NFT

Europe: NFT market growth forecasts

According to a new report, the NFT market in Europe is expected to grow 46.8% year-on-year to reach $13.35 billion in 2022 with predictions through 2028.

Summary

  • Europe and the new report on NFT market growth 2022-2028
  • Europe and the NFT market by country
  • Dubai and Fidelity

Europe and the new report on NFT market growth 2022-2028

It is called “Europe NFT Market Intelligence and Future Growth Dynamics Databook – 50+ KPIs on NFT Investments by Key Assets, Currency, Sales Channels – Q2 2022” and is the new report by ResearchAndMarkets.com.

According to that report, the NFT market in Europe is set to grow 46.8% year-on-year to reach $13.35 billion in 2022. Specifically, a CAGR of 33.4% growth of the NFT sector has been projected for the period 2022-2028.

These results stem from the recognition that the European market is establishing for NFTs an innovation that, for the first time, protects property rights in the digital realm.

Because of this peculiarity, NFTs are suitable for every sector with their own use cases, from sports and arts to real estate and entertainment, and many others.

Not only that, every country on the old continent such as the UK, Italy, Germany and France can recognize their importance. And indeed, European NFT startups continue to innovate and develop more and more differentiated products, raising funds to accelerate their growth.

Europe and the NFT market by country

The report also notes the various progress each country has made in supporting the NFT market, such as the United Kingdom, which appears to have government support for sector development.

Indeed, British NFT startups are raising funds to further accelerate the growth of their marketplaces. As such, as the NFT market is expected to experience strong growth in the next three to four years, venture capital firms are increasing their participation in UK NFT startups to gain a major market share.

Not only that, the NFT platform has also been launched in the country, which allows social media users to link their profiles to the Blockchain and create NFTs. There are millions of social users who are also looking for ways to monetize their online content, and with Non-Fungible Tokens this is already a possibility.

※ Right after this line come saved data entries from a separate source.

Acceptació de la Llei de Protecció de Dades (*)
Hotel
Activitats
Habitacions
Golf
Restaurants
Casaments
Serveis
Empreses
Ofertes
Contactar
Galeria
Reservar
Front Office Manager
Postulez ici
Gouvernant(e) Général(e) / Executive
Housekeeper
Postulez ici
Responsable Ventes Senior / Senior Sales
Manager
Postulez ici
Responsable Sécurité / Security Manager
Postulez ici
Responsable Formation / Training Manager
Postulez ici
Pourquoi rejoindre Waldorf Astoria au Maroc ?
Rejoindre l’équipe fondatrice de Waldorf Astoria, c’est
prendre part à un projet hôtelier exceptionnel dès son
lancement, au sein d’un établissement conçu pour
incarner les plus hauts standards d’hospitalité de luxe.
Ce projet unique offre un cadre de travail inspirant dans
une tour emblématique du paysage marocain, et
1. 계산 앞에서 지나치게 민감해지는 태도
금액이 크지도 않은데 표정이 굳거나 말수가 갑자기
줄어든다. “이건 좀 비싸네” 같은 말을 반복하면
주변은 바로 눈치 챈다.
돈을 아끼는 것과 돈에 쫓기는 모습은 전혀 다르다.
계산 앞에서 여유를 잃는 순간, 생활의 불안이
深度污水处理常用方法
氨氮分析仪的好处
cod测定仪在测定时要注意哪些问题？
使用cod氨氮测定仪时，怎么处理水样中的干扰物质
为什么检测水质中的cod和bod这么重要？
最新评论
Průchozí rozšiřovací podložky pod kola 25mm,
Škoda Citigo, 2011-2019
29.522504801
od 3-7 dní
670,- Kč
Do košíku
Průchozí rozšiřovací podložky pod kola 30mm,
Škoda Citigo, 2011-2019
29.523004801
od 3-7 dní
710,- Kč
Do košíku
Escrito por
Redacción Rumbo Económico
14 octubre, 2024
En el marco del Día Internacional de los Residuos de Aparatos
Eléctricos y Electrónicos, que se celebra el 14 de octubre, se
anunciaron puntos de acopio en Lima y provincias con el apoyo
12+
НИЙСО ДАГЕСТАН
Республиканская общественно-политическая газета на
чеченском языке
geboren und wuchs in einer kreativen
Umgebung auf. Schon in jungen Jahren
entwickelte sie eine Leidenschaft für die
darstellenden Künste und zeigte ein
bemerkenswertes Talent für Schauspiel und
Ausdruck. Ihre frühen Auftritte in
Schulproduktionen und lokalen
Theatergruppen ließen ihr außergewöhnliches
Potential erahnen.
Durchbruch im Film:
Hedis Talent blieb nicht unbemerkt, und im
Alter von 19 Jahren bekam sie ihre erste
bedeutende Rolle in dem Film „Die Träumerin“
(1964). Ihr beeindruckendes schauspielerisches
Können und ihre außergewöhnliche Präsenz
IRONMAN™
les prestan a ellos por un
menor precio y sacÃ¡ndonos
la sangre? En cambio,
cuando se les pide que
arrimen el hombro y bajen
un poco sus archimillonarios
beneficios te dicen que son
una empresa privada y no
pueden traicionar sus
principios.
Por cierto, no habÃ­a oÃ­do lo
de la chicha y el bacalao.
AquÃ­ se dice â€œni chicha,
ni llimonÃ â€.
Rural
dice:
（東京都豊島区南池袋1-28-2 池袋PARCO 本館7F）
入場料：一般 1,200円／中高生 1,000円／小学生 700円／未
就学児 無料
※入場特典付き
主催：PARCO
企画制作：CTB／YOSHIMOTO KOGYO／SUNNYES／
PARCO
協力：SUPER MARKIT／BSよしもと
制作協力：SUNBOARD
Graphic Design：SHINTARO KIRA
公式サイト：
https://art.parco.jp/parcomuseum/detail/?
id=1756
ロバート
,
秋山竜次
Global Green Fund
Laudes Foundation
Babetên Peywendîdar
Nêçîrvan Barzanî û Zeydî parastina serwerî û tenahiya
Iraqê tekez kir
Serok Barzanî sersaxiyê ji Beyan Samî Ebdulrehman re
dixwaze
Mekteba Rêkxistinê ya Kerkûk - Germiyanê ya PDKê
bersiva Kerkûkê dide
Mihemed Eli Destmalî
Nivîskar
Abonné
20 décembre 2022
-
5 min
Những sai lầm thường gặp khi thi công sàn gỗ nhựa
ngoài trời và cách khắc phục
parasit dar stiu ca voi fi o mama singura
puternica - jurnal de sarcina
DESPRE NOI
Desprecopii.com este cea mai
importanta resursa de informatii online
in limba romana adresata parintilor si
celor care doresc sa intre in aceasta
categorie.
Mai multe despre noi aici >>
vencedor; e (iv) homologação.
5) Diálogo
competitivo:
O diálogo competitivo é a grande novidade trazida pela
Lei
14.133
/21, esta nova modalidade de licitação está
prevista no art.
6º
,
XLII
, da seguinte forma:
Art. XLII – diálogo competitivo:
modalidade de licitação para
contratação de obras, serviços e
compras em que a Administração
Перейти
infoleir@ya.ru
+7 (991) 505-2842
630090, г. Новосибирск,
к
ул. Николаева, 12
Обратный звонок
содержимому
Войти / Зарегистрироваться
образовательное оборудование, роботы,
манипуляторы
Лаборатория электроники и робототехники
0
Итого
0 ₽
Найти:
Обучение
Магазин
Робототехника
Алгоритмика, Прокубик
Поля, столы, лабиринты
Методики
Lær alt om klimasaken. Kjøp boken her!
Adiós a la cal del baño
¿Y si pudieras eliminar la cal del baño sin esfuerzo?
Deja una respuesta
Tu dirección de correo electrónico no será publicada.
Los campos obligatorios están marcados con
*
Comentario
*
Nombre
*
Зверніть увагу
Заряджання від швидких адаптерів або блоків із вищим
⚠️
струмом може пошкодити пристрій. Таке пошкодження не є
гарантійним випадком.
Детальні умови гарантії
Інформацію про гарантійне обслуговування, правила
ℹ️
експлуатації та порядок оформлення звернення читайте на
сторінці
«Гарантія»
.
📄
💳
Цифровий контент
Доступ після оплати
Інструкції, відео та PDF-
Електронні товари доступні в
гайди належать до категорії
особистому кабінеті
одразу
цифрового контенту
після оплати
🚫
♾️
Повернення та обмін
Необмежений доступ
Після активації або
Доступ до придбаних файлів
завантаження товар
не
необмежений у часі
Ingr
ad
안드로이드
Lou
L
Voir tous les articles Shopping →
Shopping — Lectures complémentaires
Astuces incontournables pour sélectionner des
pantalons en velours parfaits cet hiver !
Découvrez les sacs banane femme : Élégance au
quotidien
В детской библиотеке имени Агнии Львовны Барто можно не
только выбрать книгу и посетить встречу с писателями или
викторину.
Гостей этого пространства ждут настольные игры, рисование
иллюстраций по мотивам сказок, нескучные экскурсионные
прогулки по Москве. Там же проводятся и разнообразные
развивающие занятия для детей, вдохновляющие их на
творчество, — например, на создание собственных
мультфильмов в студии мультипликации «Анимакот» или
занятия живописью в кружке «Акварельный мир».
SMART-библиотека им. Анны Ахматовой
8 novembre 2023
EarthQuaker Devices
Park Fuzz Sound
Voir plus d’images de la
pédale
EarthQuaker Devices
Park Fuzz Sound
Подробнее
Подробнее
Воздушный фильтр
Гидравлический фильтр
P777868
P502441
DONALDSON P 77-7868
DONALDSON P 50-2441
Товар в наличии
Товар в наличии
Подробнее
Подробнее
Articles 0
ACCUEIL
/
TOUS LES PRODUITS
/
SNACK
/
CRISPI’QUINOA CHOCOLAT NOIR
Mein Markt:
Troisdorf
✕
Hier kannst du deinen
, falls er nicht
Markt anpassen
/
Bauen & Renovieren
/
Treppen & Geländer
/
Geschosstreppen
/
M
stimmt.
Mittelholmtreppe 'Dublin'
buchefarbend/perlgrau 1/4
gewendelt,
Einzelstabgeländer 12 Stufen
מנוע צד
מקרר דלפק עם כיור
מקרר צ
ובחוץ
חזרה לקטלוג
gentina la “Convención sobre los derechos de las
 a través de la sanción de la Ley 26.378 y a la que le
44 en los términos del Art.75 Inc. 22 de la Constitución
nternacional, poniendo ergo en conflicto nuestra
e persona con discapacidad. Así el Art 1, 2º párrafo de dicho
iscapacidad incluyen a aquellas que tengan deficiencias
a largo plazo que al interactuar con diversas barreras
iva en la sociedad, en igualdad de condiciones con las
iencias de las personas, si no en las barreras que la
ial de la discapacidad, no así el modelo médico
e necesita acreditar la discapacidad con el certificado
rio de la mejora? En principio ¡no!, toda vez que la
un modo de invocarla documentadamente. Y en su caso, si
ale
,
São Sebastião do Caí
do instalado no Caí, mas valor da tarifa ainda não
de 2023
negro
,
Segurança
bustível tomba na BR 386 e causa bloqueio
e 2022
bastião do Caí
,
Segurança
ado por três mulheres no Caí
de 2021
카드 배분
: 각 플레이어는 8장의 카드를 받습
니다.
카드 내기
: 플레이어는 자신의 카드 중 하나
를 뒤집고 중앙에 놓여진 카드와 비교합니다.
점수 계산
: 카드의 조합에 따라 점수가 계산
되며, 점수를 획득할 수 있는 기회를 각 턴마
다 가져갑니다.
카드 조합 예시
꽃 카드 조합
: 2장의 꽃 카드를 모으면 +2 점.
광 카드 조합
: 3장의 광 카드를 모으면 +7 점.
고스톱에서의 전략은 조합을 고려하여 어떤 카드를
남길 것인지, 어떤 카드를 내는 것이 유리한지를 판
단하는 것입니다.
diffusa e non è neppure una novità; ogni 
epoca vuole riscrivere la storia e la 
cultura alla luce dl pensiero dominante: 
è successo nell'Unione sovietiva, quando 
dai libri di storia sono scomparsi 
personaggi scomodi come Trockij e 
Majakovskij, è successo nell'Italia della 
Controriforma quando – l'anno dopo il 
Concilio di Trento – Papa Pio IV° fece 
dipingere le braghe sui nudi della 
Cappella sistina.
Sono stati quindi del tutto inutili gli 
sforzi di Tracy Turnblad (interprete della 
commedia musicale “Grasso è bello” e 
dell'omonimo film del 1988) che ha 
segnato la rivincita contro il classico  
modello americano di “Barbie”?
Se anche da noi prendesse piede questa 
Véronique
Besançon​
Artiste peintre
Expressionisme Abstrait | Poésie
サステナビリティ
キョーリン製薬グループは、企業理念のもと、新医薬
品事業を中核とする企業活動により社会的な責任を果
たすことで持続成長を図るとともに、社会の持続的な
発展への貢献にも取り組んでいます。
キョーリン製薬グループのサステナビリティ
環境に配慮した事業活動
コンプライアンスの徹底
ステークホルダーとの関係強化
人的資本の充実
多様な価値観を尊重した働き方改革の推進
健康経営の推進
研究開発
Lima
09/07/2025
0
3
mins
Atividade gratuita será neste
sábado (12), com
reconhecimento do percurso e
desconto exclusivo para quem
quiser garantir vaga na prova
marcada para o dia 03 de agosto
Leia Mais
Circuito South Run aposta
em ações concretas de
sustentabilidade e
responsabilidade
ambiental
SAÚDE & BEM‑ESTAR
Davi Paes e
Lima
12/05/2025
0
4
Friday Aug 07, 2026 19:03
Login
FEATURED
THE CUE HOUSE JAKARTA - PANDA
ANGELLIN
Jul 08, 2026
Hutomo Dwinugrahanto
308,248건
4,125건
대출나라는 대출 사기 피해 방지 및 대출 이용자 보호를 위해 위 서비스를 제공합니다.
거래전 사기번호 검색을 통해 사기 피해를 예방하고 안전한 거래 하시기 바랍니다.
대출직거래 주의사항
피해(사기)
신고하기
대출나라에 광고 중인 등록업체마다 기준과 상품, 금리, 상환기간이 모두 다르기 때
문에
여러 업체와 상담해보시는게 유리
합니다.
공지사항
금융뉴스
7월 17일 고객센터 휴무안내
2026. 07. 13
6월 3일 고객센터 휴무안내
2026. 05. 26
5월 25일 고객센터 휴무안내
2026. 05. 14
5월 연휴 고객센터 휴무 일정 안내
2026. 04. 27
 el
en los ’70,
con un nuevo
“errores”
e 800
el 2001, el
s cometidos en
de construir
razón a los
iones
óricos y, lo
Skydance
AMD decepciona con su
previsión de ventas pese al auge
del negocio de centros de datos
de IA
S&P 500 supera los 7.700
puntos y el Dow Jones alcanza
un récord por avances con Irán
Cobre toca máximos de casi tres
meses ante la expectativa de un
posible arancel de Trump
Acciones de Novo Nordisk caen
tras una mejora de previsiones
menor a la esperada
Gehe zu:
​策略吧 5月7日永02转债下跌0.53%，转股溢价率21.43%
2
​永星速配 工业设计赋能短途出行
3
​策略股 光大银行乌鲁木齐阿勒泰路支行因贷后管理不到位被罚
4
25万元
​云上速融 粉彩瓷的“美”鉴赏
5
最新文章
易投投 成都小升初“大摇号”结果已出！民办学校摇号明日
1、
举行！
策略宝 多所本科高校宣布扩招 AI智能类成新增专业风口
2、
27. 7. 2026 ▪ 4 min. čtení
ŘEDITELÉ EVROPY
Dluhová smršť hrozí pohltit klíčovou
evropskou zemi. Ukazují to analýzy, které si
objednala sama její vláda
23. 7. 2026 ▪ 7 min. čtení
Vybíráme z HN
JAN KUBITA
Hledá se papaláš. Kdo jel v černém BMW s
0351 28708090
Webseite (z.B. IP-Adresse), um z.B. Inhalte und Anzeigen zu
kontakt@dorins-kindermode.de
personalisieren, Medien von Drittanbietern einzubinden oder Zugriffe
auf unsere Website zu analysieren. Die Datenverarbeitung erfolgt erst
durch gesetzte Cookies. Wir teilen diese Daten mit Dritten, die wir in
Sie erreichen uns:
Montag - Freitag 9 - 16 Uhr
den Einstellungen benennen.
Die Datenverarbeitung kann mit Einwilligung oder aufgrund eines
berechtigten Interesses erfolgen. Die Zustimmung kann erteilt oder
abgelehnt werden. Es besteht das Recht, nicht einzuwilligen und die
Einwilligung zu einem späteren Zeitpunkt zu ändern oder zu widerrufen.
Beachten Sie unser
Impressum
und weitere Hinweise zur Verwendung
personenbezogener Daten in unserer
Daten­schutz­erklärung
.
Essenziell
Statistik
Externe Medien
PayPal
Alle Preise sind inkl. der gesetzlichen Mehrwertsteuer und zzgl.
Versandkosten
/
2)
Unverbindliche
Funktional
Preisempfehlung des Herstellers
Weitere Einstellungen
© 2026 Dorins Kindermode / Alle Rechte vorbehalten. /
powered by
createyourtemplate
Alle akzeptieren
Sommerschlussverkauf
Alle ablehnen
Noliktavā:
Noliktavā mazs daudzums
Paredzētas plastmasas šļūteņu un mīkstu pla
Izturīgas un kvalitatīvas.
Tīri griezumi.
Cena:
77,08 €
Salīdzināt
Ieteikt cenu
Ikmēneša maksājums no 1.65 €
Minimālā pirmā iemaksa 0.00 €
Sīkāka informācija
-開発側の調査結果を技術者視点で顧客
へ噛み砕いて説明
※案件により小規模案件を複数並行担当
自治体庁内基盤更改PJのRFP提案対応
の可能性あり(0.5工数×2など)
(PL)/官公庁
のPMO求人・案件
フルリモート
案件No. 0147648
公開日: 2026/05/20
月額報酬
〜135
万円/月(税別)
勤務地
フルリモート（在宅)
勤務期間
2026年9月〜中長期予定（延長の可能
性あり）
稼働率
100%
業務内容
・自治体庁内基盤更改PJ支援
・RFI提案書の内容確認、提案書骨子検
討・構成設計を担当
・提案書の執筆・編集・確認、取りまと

Moving to Germany, NFTs are mainly used for digital trading cards (collectibles) or crypto-art. It is much simpler here for Non-Fungible Tokens to be considered as part of the Web3 evolution, along with blockchain and metaverse, because government policies are smart, precise, and ahead of time (and in fact it is expected to succeed in Germany within 3 or 4 years).

Meanwhile, in France, NFTs are often used to promote brand awareness, or to raise funds for charitable organizations. Not only that, the crypto-art segment also sees France in the spotlight, with its auction houses also trying to engage NFT artworks.

The report, adds descriptions of the NFT market situation for Italy, Austria, Belgium, Denmark, Spain, Finland, Poland, Russia and Switzerland as well.

Dubai and Fidelity

Not only Europe when it comes to NFTs, Bitcoin and metaverse: Dubai and the United Arab Emirates (or UAE) in general are also joining the club, differentiated by their more strategic approach to crypto.

Aiming to attract more and more global investors, Dubai has launched the Dubai Metaverse Strategy, reaching nearly 25,000 new business licenses in Q1 2022 alone.

In the specific branch of NFTs, Abu Dhabi would label Non-Fungible Tokens as intellectual property rather than specific investments or financial instruments, allowing multilateral trading facilities (MTFs) and Virtual Asset Custodians (VACs) to manage NFT markets.

In addition to Europe and the UAE, financial giants such as Fidelity also appear to be interested in the NFT market. Last month, in fact, three official applications were filed to register trademarks related to crypto trading, NFTs, and investment services in the metaverse.

Again, in the specific NFT branch, Fidelity seems interested in launching its own online marketplace for buyers and sellers of digital media, namely Non-Fungible Tokens.